At the Reunion he worked the cocktail and dinner crowds looking for Bob X and Bill Y to see what they looked like, to check in on their health, and to catch up. Even if his old friends had been willing to share some insights, there was simply no time in a busy and very social schedule.
The dentist’s predictions of course had come true. Perhaps because of the compressed schedule or the importance of wife, home, and offspring, most chat focused there and there alone. However, Handley wasn’t disappointed. It was enough to have one last sail with his classmates before going solo.
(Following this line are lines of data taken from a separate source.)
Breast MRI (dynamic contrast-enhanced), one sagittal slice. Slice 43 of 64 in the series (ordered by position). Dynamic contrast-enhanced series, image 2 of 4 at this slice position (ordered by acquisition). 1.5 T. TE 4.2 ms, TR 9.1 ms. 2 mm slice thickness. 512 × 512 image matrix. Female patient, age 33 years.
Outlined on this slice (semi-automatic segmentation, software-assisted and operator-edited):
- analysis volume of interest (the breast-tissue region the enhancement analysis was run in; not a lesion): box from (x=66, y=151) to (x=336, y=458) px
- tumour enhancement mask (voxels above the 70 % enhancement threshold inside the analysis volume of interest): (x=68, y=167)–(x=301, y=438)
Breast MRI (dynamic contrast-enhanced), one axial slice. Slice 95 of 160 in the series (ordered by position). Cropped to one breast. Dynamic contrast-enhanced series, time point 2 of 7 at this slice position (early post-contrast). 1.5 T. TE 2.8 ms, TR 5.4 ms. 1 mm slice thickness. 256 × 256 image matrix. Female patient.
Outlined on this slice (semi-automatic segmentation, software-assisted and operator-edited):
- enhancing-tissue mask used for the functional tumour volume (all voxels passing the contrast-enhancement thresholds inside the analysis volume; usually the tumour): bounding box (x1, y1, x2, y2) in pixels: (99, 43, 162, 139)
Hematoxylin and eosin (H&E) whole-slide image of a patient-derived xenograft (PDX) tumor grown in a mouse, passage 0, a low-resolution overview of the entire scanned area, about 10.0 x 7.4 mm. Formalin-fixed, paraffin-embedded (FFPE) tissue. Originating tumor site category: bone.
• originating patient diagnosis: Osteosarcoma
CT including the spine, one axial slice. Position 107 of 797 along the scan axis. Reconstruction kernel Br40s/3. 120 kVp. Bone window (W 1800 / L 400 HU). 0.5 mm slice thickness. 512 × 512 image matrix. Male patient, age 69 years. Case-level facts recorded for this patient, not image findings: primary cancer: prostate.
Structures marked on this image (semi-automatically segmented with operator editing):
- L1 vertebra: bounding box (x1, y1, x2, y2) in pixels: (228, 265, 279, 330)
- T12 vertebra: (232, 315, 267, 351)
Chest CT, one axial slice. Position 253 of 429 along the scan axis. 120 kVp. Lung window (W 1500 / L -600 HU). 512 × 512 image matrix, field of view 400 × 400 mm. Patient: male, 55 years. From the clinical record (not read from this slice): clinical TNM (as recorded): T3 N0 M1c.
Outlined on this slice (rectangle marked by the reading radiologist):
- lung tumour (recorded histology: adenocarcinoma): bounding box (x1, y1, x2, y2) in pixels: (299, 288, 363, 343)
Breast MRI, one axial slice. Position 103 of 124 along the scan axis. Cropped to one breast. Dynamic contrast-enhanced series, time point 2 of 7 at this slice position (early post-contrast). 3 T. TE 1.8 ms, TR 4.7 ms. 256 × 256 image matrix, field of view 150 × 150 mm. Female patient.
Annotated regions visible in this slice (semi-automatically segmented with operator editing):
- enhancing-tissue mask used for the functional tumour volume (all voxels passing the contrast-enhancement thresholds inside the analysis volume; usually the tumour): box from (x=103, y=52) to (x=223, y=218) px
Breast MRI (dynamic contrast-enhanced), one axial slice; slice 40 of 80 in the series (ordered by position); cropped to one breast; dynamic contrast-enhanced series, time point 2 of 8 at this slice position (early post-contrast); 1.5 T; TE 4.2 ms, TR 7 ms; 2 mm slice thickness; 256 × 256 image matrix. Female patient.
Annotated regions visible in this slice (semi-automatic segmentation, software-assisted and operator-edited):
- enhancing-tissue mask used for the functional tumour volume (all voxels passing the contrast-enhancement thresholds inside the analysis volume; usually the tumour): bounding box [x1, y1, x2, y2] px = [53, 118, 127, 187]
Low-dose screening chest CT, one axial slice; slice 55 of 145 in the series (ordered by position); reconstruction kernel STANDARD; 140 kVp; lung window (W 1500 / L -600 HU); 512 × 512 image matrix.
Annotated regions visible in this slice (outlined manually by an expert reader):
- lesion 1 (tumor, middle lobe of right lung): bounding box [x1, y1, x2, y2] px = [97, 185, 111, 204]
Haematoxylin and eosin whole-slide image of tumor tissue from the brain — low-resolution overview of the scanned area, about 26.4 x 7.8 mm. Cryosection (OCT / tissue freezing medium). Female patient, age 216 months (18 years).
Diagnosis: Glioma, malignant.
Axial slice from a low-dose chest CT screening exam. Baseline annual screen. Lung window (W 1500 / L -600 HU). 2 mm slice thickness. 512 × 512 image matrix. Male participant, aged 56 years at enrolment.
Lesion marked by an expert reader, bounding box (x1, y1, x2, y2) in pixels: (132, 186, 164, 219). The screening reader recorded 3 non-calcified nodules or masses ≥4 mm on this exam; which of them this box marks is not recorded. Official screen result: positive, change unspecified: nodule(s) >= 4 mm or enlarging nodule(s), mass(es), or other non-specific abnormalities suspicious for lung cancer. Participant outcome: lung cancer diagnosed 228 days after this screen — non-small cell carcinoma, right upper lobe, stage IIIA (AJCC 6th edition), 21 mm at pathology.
Handley’s wife and adult children became increasingly concerned about him. He was becoming a recluse. Was this early Alzheimer’s? Dementia cloaked in their father’s usual philosophizing? Were some of his tightly wound screws finally coming loose?
Nothing of the sort, Handley knew, but then again how could anyone else know about his personal preparations for death? As in the story of Ivan Ilyich, the journey to the end of the line was a long and deliberate one.
He saw very few of his old friends. He became more severe and judgmental than he ever had been – and this was saying something because he had been an arrogant and insufferable son-of-a-bitch when he was young – and left even his closest confidants on the curb.
“I have learned all I can from them”, he said to himself; and since friendship and camaraderie meant little or nothing to him now, why bother?
His wife tried to give him some light reading, an attempt to get his nose out of The Grand Inquisitor, Paradise Lost, and Notes from the Underground. “Paul Theroux has written a new book I know you’d like”, she said. Handley had once read everything Theroux had written, and in his younger days thought of the author as his alter-ego – a man of adventure, romance, and exotic travel. But as Theroux advanced into his 70s and became more reflective and philosophical, Handley lost interest. Although their journeys had been parallel in many ways, the rest of the way would have to be travelled alone.
He had once watched three movies a week and saw everything by Herzog, Mann, and Ridley Scott. Now he only watched BBC archival films of King Lear and Timon of Athens; and watched them many times, following along with the text and checking references by Harold Bloom and Nuttall.
I ran into Hadley Lambert a few weeks ago. He looked great – trim, de bonne mine, and vigorous. I told him so. “Numbers don’t lie”, he replied, and told me how he dismissed doctors who told him that he had the prostate of a 40 year-old and the heart of a teenager; and politely thanked his wife who cited actuarial tables that projected his life well into his 90s.
Anyone who didn’t know Handley Lambert would have said that he was the model retiree – immersed in Shakespeare and Tolstoy, parsing the epic poetry of Milton and Donne, writing essays on metaphysics and meaning, and involved in a productive and meaningful second career.
I knew better, however, and saw that Handley’s enterprises were all done for a very particular, urgent purpose. “We all die alone”, he told me, “and I want to be bloody ready.”